Holy Father, keep them in your name that you have given me, so that they may be one, just as we are. Gospel of John 17:11
Twentieth-century writers during the World Wars such as T. S. Eliot, Flannery O’Connor, Thomas Merton, and Dorothy Day catalogued the spiritual bankruptcy of the twentieth century and called for spiritual renewal. The Christian Evangelist Billy Graham began a lifelong crusade for Americans to find Peace with God through our Lord Jesus Christ.
The surprise announcement of the Second Vatican Council by Pope St. John XXIII was welcomed with open arms by all of Christianity, for the Pope called not only for an intense spiritual cultivation of the modern world, but also sought Christian unity. His opening speech convening the Second Vatican Council on October 11, 1962 referred to Jesus in the Gospel of John (17:11): “The Catholic Church, therefore, considers it her duty to work actively so that there may be fulfilled the great mystery of that unity, which Jesus Christ invoked with fervent prayer from His heavenly Father on the eve of His sacrifice.”
This effort towards unity accelerated the original call for Christian unity by the Protestant World Missionary Conference of Edinburgh in 1910, which recognized the lack of Christian unity proved to be a grave impediment to bringing non-Christians into the Church.
The Second Vatican Council literally “reset the course” for the Catholic Church, a Church which had been described by some as a fortress Church embattled during the Enlightenment and the Modernist era. To coin the expression of Hans Urs von Balthazar in 1952, the time had come to raze the bastions of the Church. It was time for the aggiornamento of Pope John XXIII, the “opening of the window” of the Church to the outside world, “a translation of the Christian message into an intellectual language understandable by the modern world.” The four Constitutions, nine Decrees, and three Declarations of Vatican II produced seven major contributions:
1) The Constitution on the Sacred Liturgy, Sacrosanctum Concilium, authorized the Mass to be said in the native language, allowing the liturgy to be intelligible to the layman and helping secure their participation to the fullest.

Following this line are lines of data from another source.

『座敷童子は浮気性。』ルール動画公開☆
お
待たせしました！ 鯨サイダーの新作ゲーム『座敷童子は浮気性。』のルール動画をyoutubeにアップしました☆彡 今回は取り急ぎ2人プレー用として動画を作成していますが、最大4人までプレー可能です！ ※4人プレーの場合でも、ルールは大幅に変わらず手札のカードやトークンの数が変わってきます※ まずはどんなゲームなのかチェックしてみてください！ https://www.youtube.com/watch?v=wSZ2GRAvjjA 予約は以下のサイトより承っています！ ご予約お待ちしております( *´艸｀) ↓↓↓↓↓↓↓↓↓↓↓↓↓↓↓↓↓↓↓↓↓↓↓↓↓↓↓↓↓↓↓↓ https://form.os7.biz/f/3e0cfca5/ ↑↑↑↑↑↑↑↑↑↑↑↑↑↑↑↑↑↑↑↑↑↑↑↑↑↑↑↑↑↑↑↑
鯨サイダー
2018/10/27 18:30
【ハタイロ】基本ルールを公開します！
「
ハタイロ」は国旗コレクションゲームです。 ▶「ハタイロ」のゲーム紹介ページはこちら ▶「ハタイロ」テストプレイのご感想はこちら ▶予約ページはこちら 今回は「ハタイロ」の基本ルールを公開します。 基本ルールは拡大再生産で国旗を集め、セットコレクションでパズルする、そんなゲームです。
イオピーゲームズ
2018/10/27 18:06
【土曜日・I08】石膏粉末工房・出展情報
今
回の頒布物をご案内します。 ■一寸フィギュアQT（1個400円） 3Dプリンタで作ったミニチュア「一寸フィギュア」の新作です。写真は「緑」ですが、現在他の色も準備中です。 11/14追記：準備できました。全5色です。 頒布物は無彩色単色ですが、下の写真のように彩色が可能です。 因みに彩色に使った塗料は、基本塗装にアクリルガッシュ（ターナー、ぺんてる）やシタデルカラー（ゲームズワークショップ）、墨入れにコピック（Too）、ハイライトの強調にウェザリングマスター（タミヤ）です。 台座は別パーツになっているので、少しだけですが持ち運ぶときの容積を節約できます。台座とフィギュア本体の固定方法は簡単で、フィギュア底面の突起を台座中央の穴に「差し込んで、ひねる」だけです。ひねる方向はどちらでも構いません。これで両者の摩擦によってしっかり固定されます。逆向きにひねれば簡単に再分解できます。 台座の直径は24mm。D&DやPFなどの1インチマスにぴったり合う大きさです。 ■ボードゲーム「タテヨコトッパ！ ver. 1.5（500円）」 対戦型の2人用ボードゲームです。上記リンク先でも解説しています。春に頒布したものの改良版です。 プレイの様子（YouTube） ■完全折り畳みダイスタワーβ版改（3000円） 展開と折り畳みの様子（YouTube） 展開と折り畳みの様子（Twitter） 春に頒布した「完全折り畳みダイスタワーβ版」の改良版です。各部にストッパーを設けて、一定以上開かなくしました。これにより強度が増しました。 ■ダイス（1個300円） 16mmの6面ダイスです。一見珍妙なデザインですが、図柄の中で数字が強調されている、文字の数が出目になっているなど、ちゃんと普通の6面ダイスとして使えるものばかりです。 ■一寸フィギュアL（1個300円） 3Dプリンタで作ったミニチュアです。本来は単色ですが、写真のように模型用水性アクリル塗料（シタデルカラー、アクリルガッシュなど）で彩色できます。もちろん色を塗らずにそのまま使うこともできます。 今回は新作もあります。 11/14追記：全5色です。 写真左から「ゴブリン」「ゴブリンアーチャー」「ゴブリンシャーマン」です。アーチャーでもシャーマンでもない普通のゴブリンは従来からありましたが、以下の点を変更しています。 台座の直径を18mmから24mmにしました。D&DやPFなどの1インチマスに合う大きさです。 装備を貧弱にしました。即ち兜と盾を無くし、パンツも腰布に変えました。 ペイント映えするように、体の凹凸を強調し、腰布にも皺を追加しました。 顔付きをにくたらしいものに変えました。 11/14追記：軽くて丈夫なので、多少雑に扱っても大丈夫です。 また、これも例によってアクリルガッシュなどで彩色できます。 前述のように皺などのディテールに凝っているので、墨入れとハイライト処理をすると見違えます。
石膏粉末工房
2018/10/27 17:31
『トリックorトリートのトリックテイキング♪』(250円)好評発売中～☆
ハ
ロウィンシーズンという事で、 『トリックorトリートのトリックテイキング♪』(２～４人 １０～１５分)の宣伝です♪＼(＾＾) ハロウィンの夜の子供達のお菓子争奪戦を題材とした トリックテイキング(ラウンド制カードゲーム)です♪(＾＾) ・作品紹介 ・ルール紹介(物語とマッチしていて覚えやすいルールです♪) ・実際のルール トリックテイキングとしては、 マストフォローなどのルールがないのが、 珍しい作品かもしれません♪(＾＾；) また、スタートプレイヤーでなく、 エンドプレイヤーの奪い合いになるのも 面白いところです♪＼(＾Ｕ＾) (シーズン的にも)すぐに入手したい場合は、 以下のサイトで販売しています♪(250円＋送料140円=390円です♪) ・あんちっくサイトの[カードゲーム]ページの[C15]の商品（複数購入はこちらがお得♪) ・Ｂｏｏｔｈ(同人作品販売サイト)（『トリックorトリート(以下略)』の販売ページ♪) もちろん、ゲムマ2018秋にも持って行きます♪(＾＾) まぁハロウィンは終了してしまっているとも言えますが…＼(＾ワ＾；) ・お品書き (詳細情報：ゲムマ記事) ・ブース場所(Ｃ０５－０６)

2) The Dogmatic Constitution of the Church, Lumen Gentium, shifted the emphasis of the Church away from its pyramidal structure to the vision of the whole People of God. The spirit of ecumenism and the change of heart towards all Christian brethren was truly a gift of the Holy Spirit. Lumen Gentium declared “the one Church of Jesus Christ subsists in the Catholic Church, although many elements of sanctification and truth exist outside its visible structure, elements which impel toward catholic unity.” The vows of poverty, chastity, and obedience are ever more important for the religious orders to serve as examples for the modern world. The role of the laity to order temporal affairs to the plan of God was emphasized.
3) The Constitution on Divine Revelation, Dei Verbum, reaffirmed the historicity of the Gospels and that Scripture and Tradition form one deposit of faith.
4) The Pastoral Constitution of the Church in the Modern World, Gaudium et Spes, called for dialogue with the modern secular world. Dr. Alan Schreck of Franciscan University offered 3 keys to Gaudium et Spes: (a) the root of the world’s problems is found in the human heart. (b) God has created each person in his image and likeness and therefore each person has his own value and dignity. (c) The need for the Church to be a prophetic witness of the truth and to proclaim Jesus Christ. Vatican II led to the creation of the Catechism of the Catholic Church, first published in 1992 and updated in 2000. Pope John Paul II called Gaudium et Spes the “magna carta of human activity, to be safeguarded and promoted.”
5) The Decree on Eastern Catholic Churches had a dramatic impact on the growth and viability of the Eastern Catholic Churches.
6) The Declaration on Religious Liberty recognized that the human person has a right to religious freedom.
7) The greatest fruit of the Second Vatican Council was the exceptional Papacy of John Paul II, who integrated the vision of Vatican II into the life of his Papacy. In fact, the Pope, in his 1994 book Crossing The Threshold of Hope, called the Second Vatican Council “the Seminary of the Holy Spirit.”